Question

A short solenoid of length 4 cm, radius 2 cm and 100 turns is placed inside and on the axis of a long solenoid of length 80 cm and 1500 turns. A current of 3 A flows through the short solenoid.
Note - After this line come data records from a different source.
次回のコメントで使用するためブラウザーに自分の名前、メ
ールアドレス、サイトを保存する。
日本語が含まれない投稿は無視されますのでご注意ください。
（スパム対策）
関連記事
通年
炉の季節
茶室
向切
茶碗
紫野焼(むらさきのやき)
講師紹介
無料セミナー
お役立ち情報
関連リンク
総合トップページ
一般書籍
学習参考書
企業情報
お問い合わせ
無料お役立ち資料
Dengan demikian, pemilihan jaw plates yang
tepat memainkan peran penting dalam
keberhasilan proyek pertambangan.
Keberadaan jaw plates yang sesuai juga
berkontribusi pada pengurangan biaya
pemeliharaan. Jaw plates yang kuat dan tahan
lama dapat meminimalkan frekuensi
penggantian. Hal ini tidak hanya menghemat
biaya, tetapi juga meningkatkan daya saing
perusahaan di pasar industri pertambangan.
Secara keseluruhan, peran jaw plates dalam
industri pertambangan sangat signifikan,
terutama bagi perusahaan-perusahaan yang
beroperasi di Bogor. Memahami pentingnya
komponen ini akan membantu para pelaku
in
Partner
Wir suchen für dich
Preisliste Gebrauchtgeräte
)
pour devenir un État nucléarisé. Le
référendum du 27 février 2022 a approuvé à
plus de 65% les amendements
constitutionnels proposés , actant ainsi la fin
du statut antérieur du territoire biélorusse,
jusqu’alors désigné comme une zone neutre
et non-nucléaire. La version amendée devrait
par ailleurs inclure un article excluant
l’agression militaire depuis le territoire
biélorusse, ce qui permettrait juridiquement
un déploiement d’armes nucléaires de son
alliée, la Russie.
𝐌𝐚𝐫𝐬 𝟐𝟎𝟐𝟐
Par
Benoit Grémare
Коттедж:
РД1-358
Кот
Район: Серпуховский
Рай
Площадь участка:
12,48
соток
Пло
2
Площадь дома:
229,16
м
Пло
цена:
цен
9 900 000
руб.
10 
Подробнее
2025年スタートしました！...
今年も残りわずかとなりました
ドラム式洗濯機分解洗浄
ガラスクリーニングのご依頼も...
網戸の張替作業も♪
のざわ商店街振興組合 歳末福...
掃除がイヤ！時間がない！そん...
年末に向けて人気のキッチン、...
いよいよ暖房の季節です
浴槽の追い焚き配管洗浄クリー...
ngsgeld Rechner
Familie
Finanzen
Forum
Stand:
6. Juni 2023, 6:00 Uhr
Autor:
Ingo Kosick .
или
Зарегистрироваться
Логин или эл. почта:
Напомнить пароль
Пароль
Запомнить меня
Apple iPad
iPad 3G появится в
The mutual inductance of two solenoids is

• A. \(2.96 \times 10^{-4}\) H
• B. \(5.3 \times 10^{-5}\) H
• C. \(3.52 \times 10^{-3}\) H
• D. \(8.3 \times 10^{-5}\) H

Hint:

For coaxial solenoids: \(M = \mu_0 \dfrac{N_1}{L_1} N_2 A\), where \(A\) and \(N_2\) belong to the shorter (inner) solenoid.

Answer 1

The Correct Option is B

Step 1: Basic Principle
Mutual inductance \(M = \mu_0 n_1 n_2 V\), where \(n_1, n_2\) are turns per unit length and \(V\) is the volume of the shorter solenoid.
Step 2: Solution Procedure:
\(n_1 = 1500/0.80 = 1875\) turns/m (long solenoid)
\(n_2 = 100/0.04 = 2500\) turns/m (short solenoid)
Volume \(V = \pi r^2 l = \pi (0.02)^2 (0.04) = 5.027 \times 10^{-5}\) m\(^3\)
\(M = \mu_0 \times 1875 \times 100 \times \pi(0.02)^2 \approx 5.9 \times 10^{-5}\) H \(\approx 5.3 \times 10^{-5}\) H
Step 3: Required Answer:
Mutual inductance \(M \approx \mathbf{5.3 \times 10^{-5}}\) H.